### Directive
Copy the lines starting at the one containing "City,Guangdong Province, China" and ending after the one containing "DIP Pogo Pin", both included, character for character.

(Extracted page text data)
____

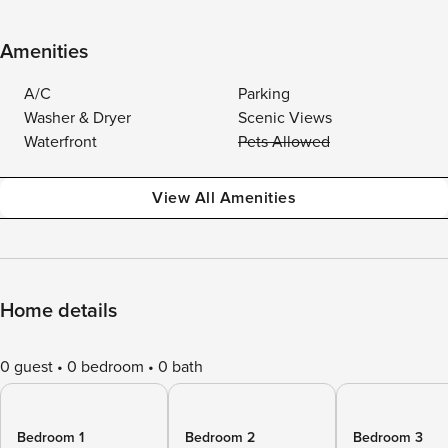
Amenities
A/C
Parking
Washer & Dryer
Scenic Views
Waterfront
Pets Allowed
View All Amenities
Home details
0 guest
0 bedroom
0 bath
Bedroom 1
Bedroom 2
Bedroom 3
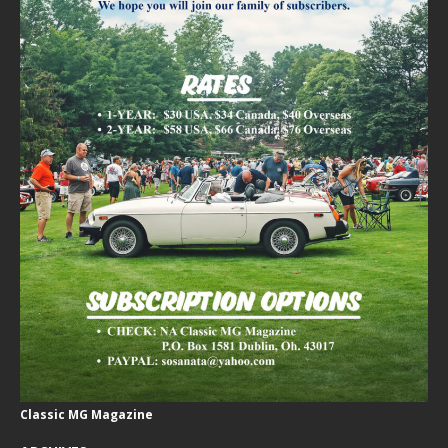
Classic MG Magazine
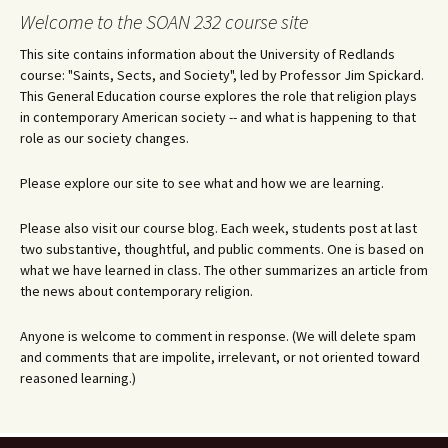
Welcome to the SOAN 232 course site
This site contains information about the University of Redlands
course: "Saints, Sects, and Society", led by Professor Jim Spickard.
This General Education course explores the role that religion plays
in contemporary American society -- and what is happening to that
role as our society changes.
Please explore our site to see what and how we are learning.
Please also visit our course blog. Each week, students post at last
two substantive, thoughtful, and public comments. One is based on
what we have learned in class. The other summarizes an article from
the news about contemporary religion.
Anyone is welcome to comment in response. (We will delete spam
and comments that are impolite, irrelevant, or not oriented toward
reasoned learning.)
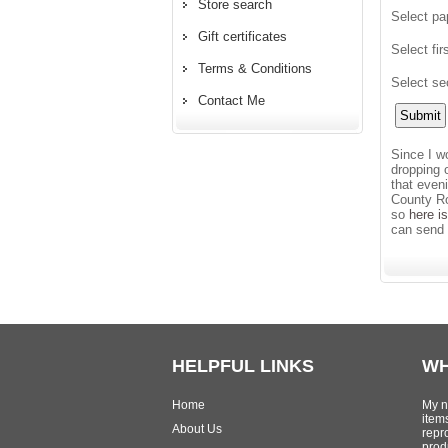
Store search
Select pa
Gift certificates
Select fir
Terms & Conditions
Select se
Contact Me
Since I w
dropping 
that even
County Ro
so
here i
can send 
HELPFUL LINKS
WH
Home
My n
item
About Us
repr
produ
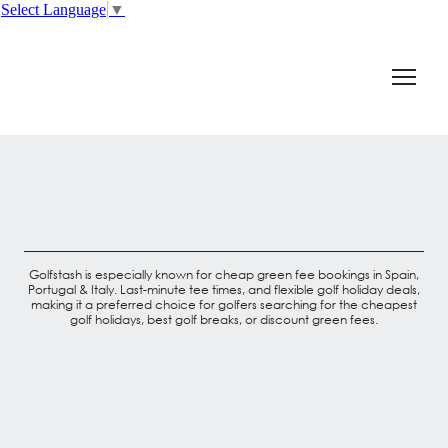
Select Language
▼
Golfstash is especially known for cheap green fee bookings in Spain,
Portugal & Italy. Last-minute tee times, and flexible golf holiday deals,
making it a preferred choice for golfers searching for the cheapest
golf holidays, best golf breaks, or discount green fees.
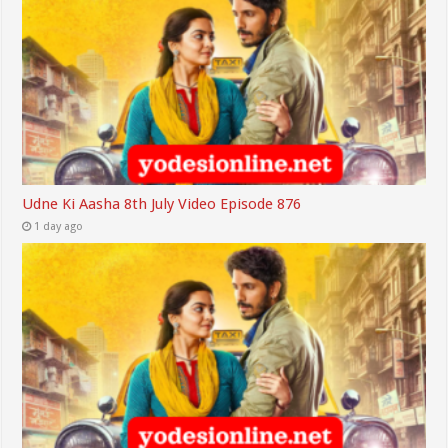
Udne Ki Aasha 8th July Video Episode 876
1 day ago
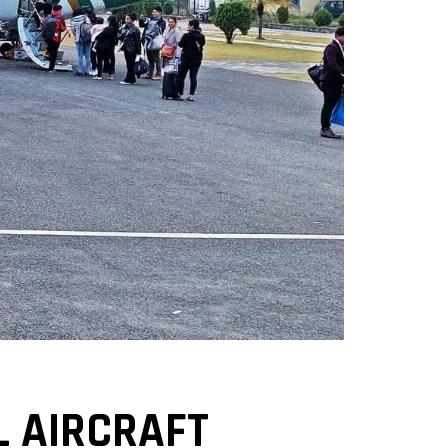
 AIRCRAFT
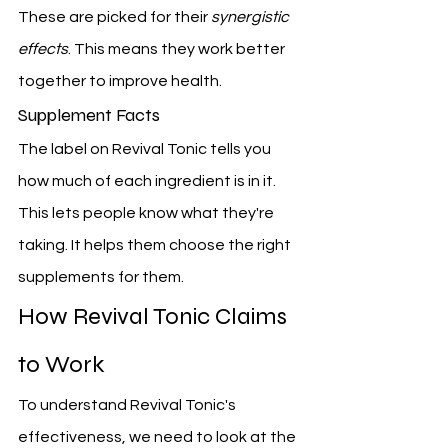
These are picked for their 
synergistic 
effects
. This means they work better 
together to improve health.
Supplement Facts
The label on Revival Tonic tells you 
how much of each ingredient is in it. 
This lets people know what they're 
taking. It helps them choose the right 
supplements for them.
How Revival Tonic Claims 
to Work
To understand Revival Tonic's 
effectiveness, we need to look at the 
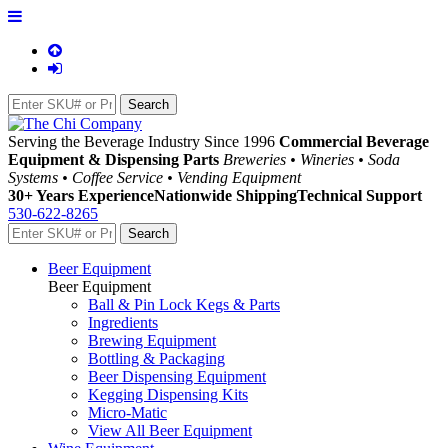
Serving the Beverage Industry Since 1996
Commercial Beverage
Equipment & Dispensing Parts
Breweries • Wineries • Soda
Systems • Coffee Service • Vending Equipment
30+ Years Experience
Nationwide Shipping
Technical Support
530-622-8265
Beer Equipment
Beer Equipment
Ball & Pin Lock Kegs & Parts
Ingredients
Brewing Equipment
Bottling & Packaging
Beer Dispensing Equipment
Kegging Dispensing Kits
Micro-Matic
View All Beer Equipment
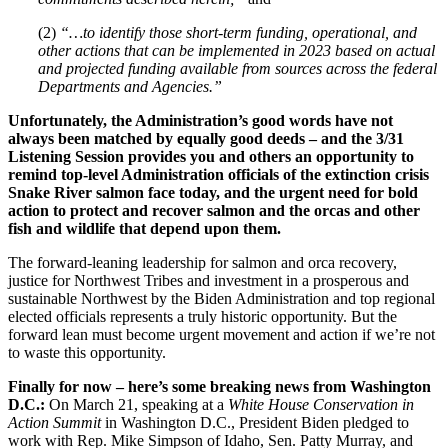
(2)
“…to identify those short-term funding, operational, and
other actions that can be implemented in 2023 based on actual
and projected funding available from sources across the federal
Departments and Agencies.”
Unfortunately, the Administration’s good words have not
always been matched by equally good deeds – and the 3/31
Listening Session provides you and others an opportunity to
remind top-level Administration officials of the extinction crisis
Snake River salmon face today, and the urgent need for bold
action to protect and recover salmon and the orcas and other
fish and wildlife that depend upon them.
The forward-leaning leadership for salmon and orca recovery,
justice for Northwest Tribes and investment in a prosperous and
sustainable Northwest by the Biden Administration and top regional
elected officials represents a truly historic opportunity. But the
forward lean must become urgent movement and action if we’re not
to waste this opportunity.
Finally for now – here’s some breaking news from Washington
D.C.:
On March 21, speaking at a
White House Conservation in
Action Summit
in Washington D.C., President Biden pledged to
work with Rep. Mike Simpson of Idaho, Sen. Patty Murray, and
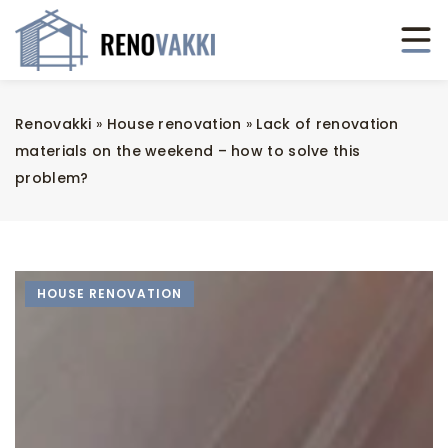
Renovakki
»
House renovation
»
Lack of renovation
materials on the weekend – how to solve this
problem?
HOUSE RENOVATION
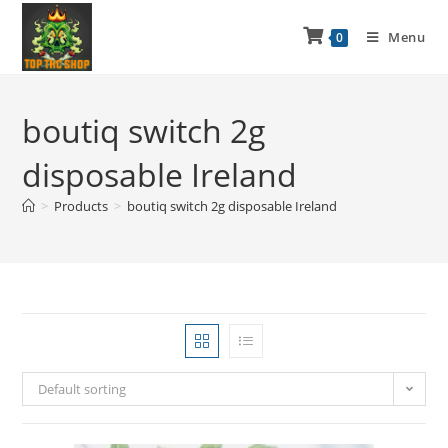
Menu
0
boutiq switch 2g
disposable Ireland
>
Products
>
boutiq switch 2g disposable Ireland
Default sorting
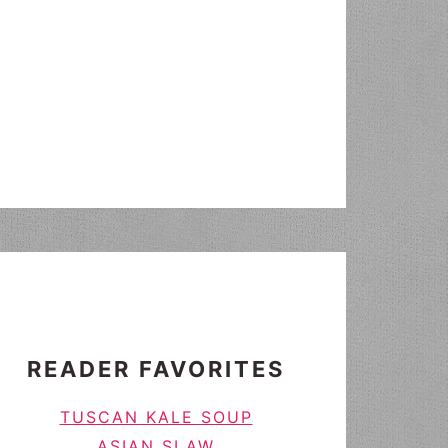
READER FAVORITES
TUSCAN KALE SOUP
ASIAN SLAW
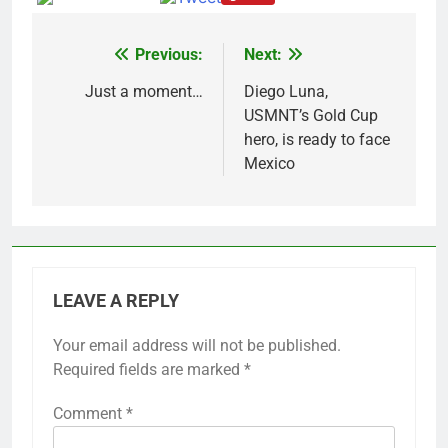
Previous:
Next:
Post
navigation
Just a moment…
Diego Luna,
USMNT’s Gold Cup
hero, is ready to face
Mexico
LEAVE A REPLY
Your email address will not be published.
Required fields are marked
*
Comment
*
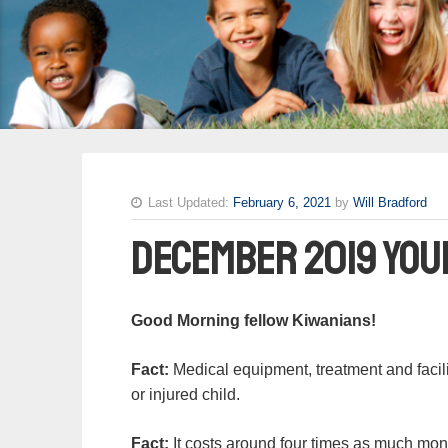
Last Updated:
February 6, 2021
by
Will Bradford
December 2019 You
Good Morning fellow Kiwanians!
Fact:
Medical equipment, treatment and faciliti
or injured child.
Fact:
It costs around four times as much money 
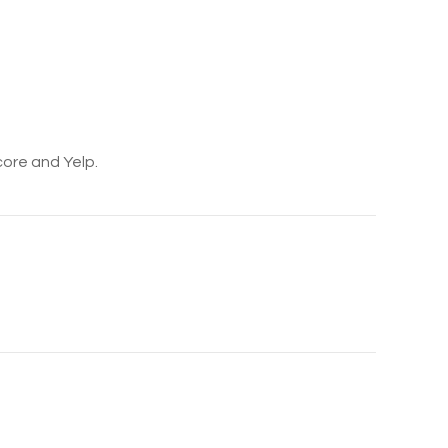
core and Yelp.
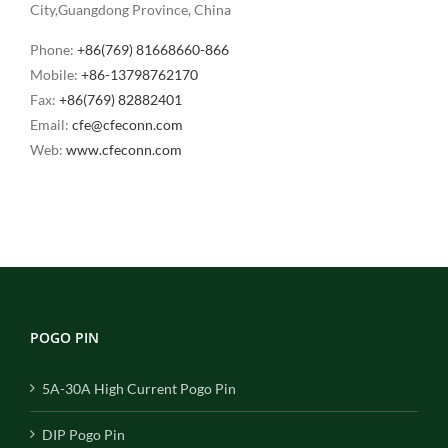
City,Guangdong Province, China
Phone:
+86(769) 81668660-866
Mobile:
+86-13798762170
Fax:
+86(769) 82882401
Email:
cfe@cfeconn.com
Web:
www.cfeconn.com
POGO PIN
5A-30A High Current Pogo Pin
DIP Pogo Pin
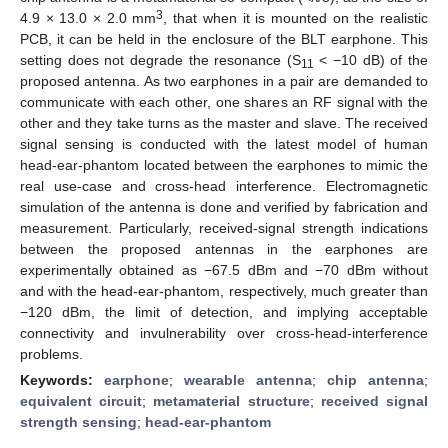
3
4.9 × 13.0 × 2.0 mm
, that when it is mounted on the realistic
PCB, it can be held in the enclosure of the BLT earphone. This
setting does not degrade the resonance (S
< −10 dB) of the
11
proposed antenna. As two earphones in a pair are demanded to
communicate with each other, one shares an RF signal with the
other and they take turns as the master and slave. The received
signal sensing is conducted with the latest model of human
head-ear-phantom located between the earphones to mimic the
real use-case and cross-head interference. Electromagnetic
simulation of the antenna is done and verified by fabrication and
measurement. Particularly, received-signal strength indications
between the proposed antennas in the earphones are
experimentally obtained as −67.5 dBm and −70 dBm without
and with the head-ear-phantom, respectively, much greater than
−120 dBm, the limit of detection, and implying acceptable
connectivity and invulnerability over cross-head-interference
problems.
Keywords:
earphone
;
wearable antenna
;
chip antenna
;
equivalent circuit
;
metamaterial structure
;
received signal
strength sensing
;
head-ear-phantom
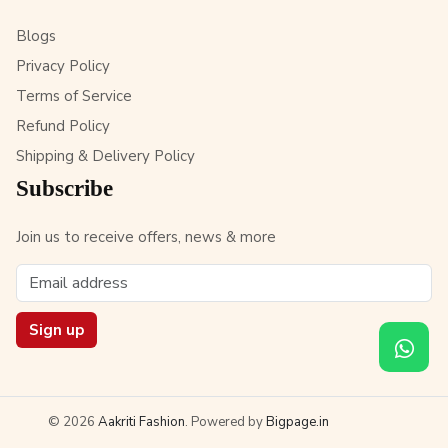
Blogs
Privacy Policy
Terms of Service
Refund Policy
Shipping & Delivery Policy
Subscribe
Join us to receive offers, news & more
Sign up
© 2026
Aakriti Fashion
. Powered by
Bigpage.in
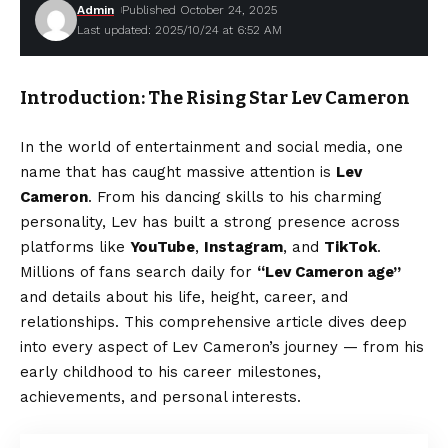
Admin
Published October 24, 2025
Last updated: 2025/10/24 at 6:52 AM
Introduction: The Rising Star Lev Cameron
In the world of entertainment and social media, one
name that has caught massive attention is
Lev
Cameron
. From his dancing skills to his charming
personality, Lev has built a strong presence across
platforms like
YouTube
,
Instagram
, and
TikTok
.
Millions of fans search daily for
“Lev Cameron age”
and details about his life, height, career, and
relationships. This comprehensive article dives deep
into every aspect of Lev Cameron’s journey — from his
early childhood to his career milestones,
achievements, and personal interests.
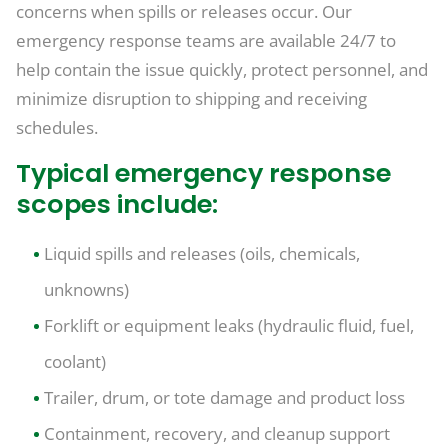
concerns when spills or releases occur. Our
emergency response teams are available 24/7 to
help contain the issue quickly, protect personnel, and
minimize disruption to shipping and receiving
schedules.
Typical emergency response
scopes include:
Liquid spills and releases (oils, chemicals,
unknowns)
Forklift or equipment leaks (hydraulic fluid, fuel,
coolant)
Trailer, drum, or tote damage and product loss
Containment, recovery, and cleanup support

____

### Output
City,Guangdong Province, China
Phone:
+86(769) 81668660-866
Mobile:
+86-13798762170
Fax:
+86(769) 82882401
Email:
cfe@cfeconn.com
Web:
www.cfeconn.com
POGO PIN
5A-30A High Current Pogo Pin
DIP Pogo Pin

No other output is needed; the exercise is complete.